A function can be defined to find all substrings in a string that are among the 3000 most common english words. This can give us a measure of the likelihood of the string being an english sentance.

In [169]:
# function to find english words in a string according to word list
def find_words(string):
    l = len(string)
    found = []
    for i in range(l):
        for j in range(i, l):
            word = string[i:j+1]
            if len(word) <= 1:
                continue
            if word in words:
                found.append(string[i:j+1])
    return found

Now, we must try to decipher the encrypted text using the list of keys we have and try to compare and count any english words found in the text.
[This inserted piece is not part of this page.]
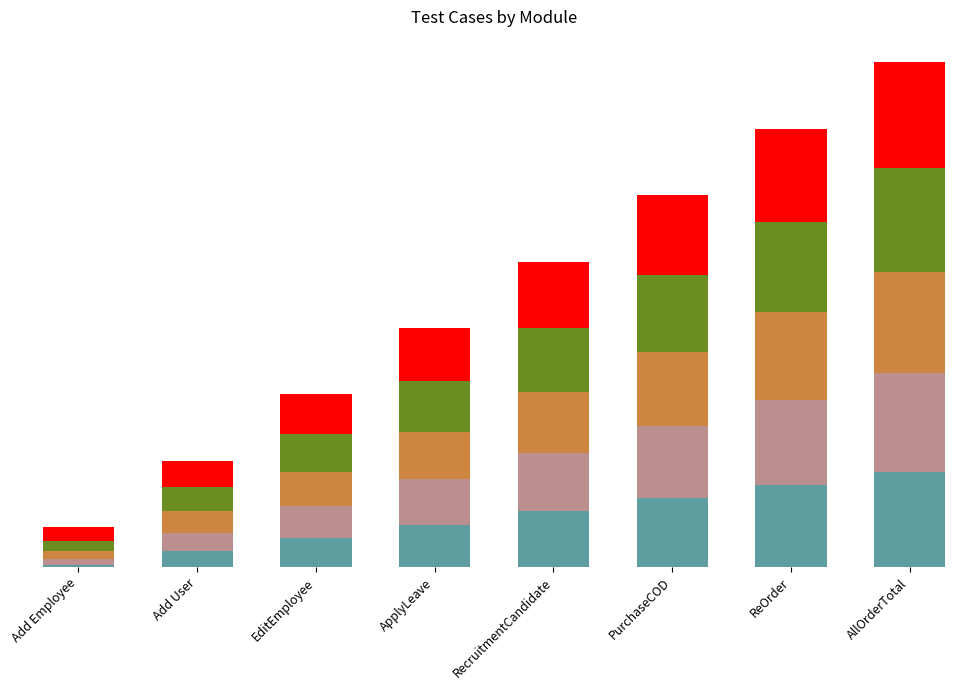

Does the chart contain any negative values?

No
More the words detected, more likely is it that the key is correct.

In [170]:
keys = {}
max_words = 0
for candidate in key_list:
    candidate = ''.join(candidate)
    candidate_text = decode(transpositiondecipher(C, candidate))
    found = find_words(candidate_text)
    if len(found) > 1:
        if len(found) > max_words:
            max_words = len(found)
        keys[candidate] = len(found)

print('Key \t\t Likelihood')
for likely_key in keys:
    print(f'{likely_key} \t\t {keys[likely_key]}')

Key 		 Likelihood
ABCDE 		 5
ABCED 		 6
ABDCE 		 2
ABDEC 		 6
ABEDC 		 3
ACBDE 		 4
ACBED 		 6
ACDBE 		 4
ACDEB 		 8
ACEBD 		 2
ACEDB 		 3
ADBCE 		 5
ADBEC 		 6
ADCBE 		 2
ADCEB 		 6
ADEBC 		 2
ADECB 		 4
AEBCD 		 6
AEBDC 		 7
AECBD 		 2
AECDB 		 6
AEDBC 		 4
AEDCB 		 4
BACDE 		 5
BACED 		 5
BADEC 		 5
BAEDC 		 3
BCADE 		 4
BCAED 		 6
BCDAE 		 5
BCDEA 		 5
BCEAD 		 3
BCEDA 		 3
BDACE 		 7
BDAEC 		 7
BDCAE 		 8
BDCEA 		 5
BDEAC 		 5
BDECA 		 5
BEACD 		 5
BEADC 		 6
BECAD 		 4
BECDA 		 6
BEDAC 		 5
BEDCA 		 3
CABDE 		 8
CABED 		 8
CADBE 		 4
CADEB 		 7
CAEBD 		 3
CAEDB 		 3
CBADE 		 2
CBAED 		 4
CBDAE 		 5
CBDEA 		 5
CBEAD 		 3
CBEDA 		 2
CDABE 		 5
CDAEB 		 4
CDBAE 		 8
CDBEA 		 4
CDEAB 		 4
CDEBA 		 6
CEABD 		 4
CEADB 		 3
CEBAD 		 5
CEBDA 		 7
CEDAB 		 5
CEDBA 		 10
DABCE 		 7
DABEC 		 5
DACBE 		 6
DACEB 		 7
DAEBC 		 3
DAECB 		 5
DBACE 		 5
DBAEC 		 3
DBCAE 		 9
DBCEA 		 7
DBEAC 		 5
DBECA 		 4
DCABE 		 5
DCAEB 		 3
DCBAE 		 5
DCBEA 		 2
DCEAB 		 4
DCEBA 		 5
DEABC 		 4
DEACB 		 4
DE

Now that we have a list of keys and their likelihood of being correct, we can display the keys and the possible plain text that are the most likely to be correct.

In [173]:
text_list = [[] for _ in range(max_words + 1)]
for likely_key in keys:
    count = keys[likely_key]
    text_list[count].append(decode(transpositiondecipher(C, likely_key)))

print('Most likely strings -')
for text in text_list[max_words]:
    print(f'{text}')

Most likely strings -
ENEMYMIGHTATTACKTONIGHTSTAYALERT


Hence, we get a string/list of strings that are most likely to be the correct plain text.